======== SOURCE DATA

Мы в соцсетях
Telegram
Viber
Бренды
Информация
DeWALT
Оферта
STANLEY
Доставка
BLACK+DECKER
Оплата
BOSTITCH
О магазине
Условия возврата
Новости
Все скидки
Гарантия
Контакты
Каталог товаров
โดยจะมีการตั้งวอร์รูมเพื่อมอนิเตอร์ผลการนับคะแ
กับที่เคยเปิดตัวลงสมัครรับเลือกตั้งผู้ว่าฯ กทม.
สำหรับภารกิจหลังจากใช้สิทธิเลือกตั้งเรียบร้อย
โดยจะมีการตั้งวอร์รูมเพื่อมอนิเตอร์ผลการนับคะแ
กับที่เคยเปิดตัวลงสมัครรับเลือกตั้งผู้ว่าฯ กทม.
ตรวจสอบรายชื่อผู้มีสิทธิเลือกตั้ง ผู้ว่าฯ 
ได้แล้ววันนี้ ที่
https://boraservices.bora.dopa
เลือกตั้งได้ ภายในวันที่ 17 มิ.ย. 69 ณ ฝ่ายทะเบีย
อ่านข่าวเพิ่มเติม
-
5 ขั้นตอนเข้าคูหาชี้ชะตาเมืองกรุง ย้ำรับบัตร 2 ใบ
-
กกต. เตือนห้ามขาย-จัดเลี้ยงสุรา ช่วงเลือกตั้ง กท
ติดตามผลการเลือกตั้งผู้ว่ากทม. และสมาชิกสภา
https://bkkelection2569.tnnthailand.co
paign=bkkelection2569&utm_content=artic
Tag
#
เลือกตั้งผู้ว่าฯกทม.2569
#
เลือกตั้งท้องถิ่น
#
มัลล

================
======== SOURCE DATA

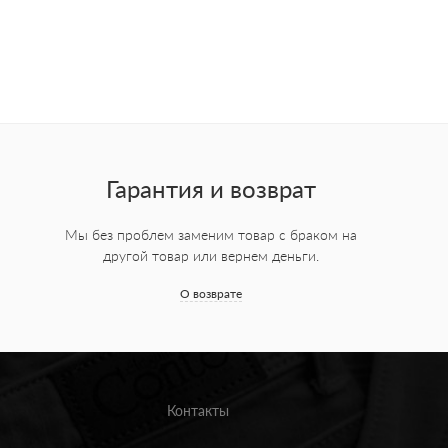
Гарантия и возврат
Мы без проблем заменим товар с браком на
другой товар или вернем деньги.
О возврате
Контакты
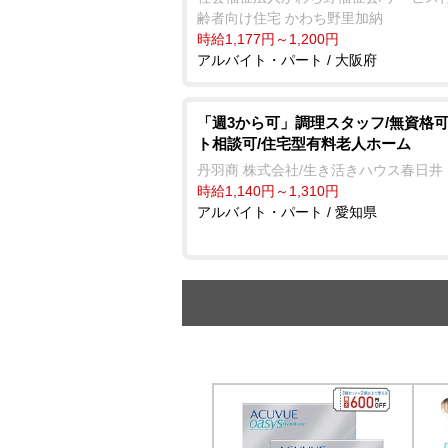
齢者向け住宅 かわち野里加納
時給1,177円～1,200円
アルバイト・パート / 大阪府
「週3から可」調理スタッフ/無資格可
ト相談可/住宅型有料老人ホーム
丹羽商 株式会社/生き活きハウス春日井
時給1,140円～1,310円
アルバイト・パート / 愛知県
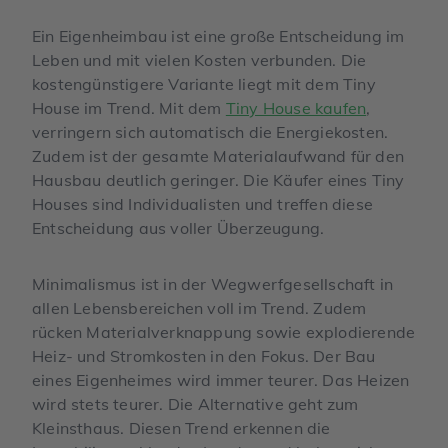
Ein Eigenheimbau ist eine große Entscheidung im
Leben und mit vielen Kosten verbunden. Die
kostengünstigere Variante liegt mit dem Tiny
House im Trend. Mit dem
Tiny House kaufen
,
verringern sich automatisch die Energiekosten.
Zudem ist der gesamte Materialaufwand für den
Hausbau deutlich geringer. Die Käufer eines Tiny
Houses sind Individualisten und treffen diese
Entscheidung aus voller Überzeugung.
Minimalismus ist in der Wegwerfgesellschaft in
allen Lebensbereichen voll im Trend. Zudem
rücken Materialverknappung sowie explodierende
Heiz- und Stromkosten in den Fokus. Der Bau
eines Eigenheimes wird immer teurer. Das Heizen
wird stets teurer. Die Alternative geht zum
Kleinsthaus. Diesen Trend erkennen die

================
======== SOURCE DATA

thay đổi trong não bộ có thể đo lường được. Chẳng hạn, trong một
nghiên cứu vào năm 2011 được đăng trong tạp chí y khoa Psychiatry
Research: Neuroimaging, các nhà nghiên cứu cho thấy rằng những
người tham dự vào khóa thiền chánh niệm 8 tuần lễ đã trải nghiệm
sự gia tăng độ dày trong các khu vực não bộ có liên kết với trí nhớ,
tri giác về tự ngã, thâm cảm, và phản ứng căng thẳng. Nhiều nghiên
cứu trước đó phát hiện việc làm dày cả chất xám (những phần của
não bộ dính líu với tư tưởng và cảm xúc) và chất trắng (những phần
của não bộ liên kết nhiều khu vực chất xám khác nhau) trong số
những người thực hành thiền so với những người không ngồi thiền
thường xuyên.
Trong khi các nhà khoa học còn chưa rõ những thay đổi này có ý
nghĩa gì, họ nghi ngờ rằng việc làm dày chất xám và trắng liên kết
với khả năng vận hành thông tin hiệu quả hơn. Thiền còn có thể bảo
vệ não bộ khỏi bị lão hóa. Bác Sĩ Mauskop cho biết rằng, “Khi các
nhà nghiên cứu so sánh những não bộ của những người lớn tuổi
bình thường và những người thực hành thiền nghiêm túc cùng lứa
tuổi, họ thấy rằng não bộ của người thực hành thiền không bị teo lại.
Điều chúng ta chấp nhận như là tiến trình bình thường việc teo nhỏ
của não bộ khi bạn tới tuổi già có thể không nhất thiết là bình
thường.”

================

WHAT YOU HAVE TO DO: Please reproduce word for word the lines that open with the line containing "thay đổi trong" and close with the line containing "cứu trước đó", including both of those lines.

RESULT OF THIS EXERCISE:
thay đổi trong não bộ có thể đo lường được. Chẳng hạn, trong một
nghiên cứu vào năm 2011 được đăng trong tạp chí y khoa Psychiatry
Research: Neuroimaging, các nhà nghiên cứu cho thấy rằng những
người tham dự vào khóa thiền chánh niệm 8 tuần lễ đã trải nghiệm
sự gia tăng độ dày trong các khu vực não bộ có liên kết với trí nhớ,
tri giác về tự ngã, thâm cảm, và phản ứng căng thẳng. Nhiều nghiên
cứu trước đó phát hiện việc làm dày cả chất xám (những phần của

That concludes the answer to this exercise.